## DATA FOR REVIEW
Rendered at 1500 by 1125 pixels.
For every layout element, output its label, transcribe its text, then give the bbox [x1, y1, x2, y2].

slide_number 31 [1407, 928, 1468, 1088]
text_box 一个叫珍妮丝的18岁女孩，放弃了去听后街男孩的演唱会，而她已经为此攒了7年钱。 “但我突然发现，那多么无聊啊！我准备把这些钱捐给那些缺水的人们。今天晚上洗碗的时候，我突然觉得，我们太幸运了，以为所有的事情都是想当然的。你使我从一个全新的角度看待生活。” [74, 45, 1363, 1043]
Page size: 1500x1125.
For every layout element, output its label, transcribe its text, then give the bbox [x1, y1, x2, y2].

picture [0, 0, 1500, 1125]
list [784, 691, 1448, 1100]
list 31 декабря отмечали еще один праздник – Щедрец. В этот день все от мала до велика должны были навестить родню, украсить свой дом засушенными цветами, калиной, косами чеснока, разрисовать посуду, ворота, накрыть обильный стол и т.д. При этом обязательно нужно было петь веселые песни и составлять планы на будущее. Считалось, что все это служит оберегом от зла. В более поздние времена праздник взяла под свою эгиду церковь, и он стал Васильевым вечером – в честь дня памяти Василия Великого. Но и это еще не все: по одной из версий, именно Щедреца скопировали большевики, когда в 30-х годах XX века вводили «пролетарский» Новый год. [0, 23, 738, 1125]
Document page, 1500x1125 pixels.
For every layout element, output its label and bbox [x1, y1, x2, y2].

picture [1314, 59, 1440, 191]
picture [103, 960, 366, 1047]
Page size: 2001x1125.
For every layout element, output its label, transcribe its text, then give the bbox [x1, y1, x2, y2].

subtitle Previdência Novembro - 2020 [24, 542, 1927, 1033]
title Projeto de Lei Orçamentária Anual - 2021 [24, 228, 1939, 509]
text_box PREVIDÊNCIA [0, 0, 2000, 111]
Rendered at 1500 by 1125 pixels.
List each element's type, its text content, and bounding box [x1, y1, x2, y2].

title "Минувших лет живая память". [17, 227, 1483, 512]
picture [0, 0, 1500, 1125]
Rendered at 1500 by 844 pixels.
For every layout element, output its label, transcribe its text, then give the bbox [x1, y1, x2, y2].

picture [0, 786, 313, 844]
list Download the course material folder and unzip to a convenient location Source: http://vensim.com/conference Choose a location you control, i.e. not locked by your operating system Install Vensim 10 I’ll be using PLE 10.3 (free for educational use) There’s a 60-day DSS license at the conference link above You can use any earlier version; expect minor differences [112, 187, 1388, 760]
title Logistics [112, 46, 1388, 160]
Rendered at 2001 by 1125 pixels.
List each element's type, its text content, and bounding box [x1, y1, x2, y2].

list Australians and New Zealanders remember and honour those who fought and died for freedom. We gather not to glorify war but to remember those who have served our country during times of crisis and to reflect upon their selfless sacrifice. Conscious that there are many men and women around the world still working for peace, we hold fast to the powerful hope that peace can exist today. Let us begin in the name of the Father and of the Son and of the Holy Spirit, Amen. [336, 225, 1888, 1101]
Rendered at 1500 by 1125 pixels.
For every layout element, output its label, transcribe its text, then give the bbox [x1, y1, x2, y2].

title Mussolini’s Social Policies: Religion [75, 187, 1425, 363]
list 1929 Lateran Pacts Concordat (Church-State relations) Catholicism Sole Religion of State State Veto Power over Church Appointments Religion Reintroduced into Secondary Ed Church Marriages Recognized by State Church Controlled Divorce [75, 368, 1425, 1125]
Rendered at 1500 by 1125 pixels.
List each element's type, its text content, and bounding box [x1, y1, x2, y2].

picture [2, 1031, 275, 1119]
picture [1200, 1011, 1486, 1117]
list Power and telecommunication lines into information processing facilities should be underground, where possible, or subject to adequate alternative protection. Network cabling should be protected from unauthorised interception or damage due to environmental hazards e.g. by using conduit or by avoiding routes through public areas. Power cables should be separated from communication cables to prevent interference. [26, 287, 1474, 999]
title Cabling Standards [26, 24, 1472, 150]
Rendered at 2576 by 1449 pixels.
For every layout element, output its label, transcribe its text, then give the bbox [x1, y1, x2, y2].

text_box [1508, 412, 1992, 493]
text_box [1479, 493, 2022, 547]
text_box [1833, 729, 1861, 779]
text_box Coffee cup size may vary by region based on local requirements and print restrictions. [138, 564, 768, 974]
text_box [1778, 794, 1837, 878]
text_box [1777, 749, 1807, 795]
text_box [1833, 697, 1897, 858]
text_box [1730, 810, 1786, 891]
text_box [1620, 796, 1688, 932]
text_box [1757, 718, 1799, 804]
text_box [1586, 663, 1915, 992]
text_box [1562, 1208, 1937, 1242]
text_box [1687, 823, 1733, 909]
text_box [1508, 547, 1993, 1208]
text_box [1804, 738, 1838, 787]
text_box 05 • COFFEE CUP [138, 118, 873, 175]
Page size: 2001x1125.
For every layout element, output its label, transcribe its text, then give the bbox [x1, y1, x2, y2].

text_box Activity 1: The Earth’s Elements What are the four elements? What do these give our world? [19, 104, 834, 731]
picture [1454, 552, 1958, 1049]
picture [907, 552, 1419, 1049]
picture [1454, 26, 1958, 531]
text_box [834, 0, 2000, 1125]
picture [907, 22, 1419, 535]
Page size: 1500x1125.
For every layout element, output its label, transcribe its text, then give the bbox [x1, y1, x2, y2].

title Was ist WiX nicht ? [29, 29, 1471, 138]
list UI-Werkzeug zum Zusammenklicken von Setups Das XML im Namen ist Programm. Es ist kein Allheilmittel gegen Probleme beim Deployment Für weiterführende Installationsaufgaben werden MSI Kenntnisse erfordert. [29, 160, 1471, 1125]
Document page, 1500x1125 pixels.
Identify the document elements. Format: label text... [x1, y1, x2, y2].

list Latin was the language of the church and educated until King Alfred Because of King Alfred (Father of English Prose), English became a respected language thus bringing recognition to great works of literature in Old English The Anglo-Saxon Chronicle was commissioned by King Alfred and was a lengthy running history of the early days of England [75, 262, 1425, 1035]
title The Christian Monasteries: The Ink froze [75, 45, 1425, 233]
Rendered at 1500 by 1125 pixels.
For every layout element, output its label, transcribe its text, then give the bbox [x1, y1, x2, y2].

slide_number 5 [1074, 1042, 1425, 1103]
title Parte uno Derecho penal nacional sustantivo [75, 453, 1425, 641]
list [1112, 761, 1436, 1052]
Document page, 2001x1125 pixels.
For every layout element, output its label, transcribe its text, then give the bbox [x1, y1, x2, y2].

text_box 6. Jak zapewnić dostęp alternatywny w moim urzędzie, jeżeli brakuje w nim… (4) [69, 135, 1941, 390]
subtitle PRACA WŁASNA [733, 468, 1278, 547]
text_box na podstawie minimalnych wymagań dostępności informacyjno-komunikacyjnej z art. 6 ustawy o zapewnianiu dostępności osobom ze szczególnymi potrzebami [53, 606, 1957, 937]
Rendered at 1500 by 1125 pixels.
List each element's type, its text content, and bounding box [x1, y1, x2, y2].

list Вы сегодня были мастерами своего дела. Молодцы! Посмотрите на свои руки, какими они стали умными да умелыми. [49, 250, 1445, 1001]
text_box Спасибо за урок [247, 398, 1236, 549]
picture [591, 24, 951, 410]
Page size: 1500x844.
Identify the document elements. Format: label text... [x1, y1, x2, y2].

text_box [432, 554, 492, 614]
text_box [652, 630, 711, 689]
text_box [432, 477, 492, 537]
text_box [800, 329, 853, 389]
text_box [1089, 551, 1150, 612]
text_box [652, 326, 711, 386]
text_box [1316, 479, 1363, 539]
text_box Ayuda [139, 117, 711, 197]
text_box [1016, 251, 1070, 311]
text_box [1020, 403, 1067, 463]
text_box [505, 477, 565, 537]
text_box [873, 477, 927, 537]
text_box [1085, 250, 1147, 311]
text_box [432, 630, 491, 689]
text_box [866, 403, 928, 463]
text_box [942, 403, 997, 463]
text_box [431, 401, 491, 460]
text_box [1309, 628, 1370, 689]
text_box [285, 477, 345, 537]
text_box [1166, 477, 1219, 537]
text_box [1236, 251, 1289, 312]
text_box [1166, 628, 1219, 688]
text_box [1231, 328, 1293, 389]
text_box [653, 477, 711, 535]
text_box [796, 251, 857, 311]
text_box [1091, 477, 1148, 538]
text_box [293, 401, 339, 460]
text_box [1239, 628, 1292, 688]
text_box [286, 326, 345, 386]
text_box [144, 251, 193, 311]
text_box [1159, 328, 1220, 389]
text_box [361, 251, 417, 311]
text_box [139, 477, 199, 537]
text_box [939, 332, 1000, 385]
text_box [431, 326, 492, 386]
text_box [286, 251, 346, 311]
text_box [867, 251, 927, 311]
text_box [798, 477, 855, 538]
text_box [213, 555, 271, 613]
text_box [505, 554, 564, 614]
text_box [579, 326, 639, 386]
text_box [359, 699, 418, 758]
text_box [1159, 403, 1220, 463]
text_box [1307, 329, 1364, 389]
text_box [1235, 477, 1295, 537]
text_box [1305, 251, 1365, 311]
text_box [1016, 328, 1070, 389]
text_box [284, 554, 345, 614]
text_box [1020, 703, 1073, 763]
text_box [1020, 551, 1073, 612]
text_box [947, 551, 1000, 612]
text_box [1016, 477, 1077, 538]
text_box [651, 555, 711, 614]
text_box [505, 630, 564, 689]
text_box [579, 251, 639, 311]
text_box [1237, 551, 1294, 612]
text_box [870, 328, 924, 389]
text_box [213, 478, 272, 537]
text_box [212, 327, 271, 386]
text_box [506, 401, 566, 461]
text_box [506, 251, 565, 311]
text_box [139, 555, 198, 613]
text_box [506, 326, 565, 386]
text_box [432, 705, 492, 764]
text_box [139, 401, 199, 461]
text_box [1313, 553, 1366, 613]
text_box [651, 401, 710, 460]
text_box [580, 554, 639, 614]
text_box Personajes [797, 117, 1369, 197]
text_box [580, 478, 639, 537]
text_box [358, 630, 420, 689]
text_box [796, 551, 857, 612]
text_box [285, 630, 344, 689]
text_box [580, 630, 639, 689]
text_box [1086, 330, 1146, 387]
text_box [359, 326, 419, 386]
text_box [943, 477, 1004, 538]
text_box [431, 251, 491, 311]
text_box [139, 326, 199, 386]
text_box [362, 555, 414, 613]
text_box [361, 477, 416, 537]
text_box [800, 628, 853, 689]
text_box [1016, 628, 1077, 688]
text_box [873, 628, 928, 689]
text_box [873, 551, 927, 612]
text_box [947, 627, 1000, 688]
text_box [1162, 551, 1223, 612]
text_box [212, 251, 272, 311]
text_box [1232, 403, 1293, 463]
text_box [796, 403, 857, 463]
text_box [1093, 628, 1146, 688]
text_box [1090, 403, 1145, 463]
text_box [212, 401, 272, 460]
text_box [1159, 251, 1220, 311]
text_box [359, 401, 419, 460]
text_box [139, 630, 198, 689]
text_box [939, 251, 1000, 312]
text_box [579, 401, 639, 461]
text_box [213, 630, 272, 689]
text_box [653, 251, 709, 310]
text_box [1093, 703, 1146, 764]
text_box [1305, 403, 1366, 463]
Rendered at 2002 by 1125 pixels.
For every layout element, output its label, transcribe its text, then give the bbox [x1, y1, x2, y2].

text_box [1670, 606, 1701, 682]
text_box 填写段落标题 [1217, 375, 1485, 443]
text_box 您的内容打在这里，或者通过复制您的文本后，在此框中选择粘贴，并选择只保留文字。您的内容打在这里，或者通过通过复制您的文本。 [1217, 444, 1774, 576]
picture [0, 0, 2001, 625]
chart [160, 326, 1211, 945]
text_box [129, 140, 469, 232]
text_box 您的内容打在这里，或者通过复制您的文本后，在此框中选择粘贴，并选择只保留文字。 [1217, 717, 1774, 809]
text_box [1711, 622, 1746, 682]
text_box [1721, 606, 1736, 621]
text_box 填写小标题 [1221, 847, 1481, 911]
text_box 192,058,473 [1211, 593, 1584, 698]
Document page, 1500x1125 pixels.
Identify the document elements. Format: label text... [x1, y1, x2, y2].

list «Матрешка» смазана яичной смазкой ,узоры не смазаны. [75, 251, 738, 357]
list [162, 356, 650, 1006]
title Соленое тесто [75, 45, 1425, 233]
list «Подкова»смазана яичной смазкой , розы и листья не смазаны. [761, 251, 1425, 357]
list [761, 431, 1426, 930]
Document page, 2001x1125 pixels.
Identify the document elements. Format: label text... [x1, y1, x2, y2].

## WHAT IS BEING ASKED
Output exactly the lines from the one containing "text_box [361, 477, 416, 537]" through the last line of the entries, both ends included.

## RESPONSE FOR THIS EXERCISE
text_box [361, 477, 416, 537]
text_box [800, 628, 853, 689]
text_box [1016, 628, 1077, 688]
text_box [873, 628, 928, 689]
text_box [873, 551, 927, 612]
text_box [947, 627, 1000, 688]
text_box [1162, 551, 1223, 612]
text_box [212, 251, 272, 311]
text_box [1232, 403, 1293, 463]
text_box [796, 403, 857, 463]
text_box [1093, 628, 1146, 688]
text_box [1090, 403, 1145, 463]
text_box [212, 401, 272, 460]
text_box [1159, 251, 1220, 311]
text_box [359, 401, 419, 460]
text_box [139, 630, 198, 689]
text_box [939, 251, 1000, 312]
text_box [579, 401, 639, 461]
text_box [213, 630, 272, 689]
text_box [653, 251, 709, 310]
text_box [1093, 703, 1146, 764]
text_box [1305, 403, 1366, 463]
Rendered at 2002 by 1125 pixels.
For every layout element, output its label, transcribe its text, then give the bbox [x1, y1, x2, y2].

text_box [1670, 606, 1701, 682]
text_box 填写段落标题 [1217, 375, 1485, 443]
text_box 您的内容打在这里，或者通过复制您的文本后，在此框中选择粘贴，并选择只保留文字。您的内容打在这里，或者通过通过复制您的文本。 [1217, 444, 1774, 576]
picture [0, 0, 2001, 625]
chart [160, 326, 1211, 945]
text_box [129, 140, 469, 232]
text_box 您的内容打在这里，或者通过复制您的文本后，在此框中选择粘贴，并选择只保留文字。 [1217, 717, 1774, 809]
text_box [1711, 622, 1746, 682]
text_box [1721, 606, 1736, 621]
text_box 填写小标题 [1221, 847, 1481, 911]
text_box 192,058,473 [1211, 593, 1584, 698]
Document page, 1500x1125 pixels.
Identify the document elements. Format: label text... [x1, y1, x2, y2].

list «Матрешка» смазана яичной смазкой ,узоры не смазаны. [75, 251, 738, 357]
list [162, 356, 650, 1006]
title Соленое тесто [75, 45, 1425, 233]
list «Подкова»смазана яичной смазкой , розы и листья не смазаны. [761, 251, 1425, 357]
list [761, 431, 1426, 930]
Document page, 2001x1125 pixels.
Identify the document elements. Format: label text... [x1, y1, x2, y2].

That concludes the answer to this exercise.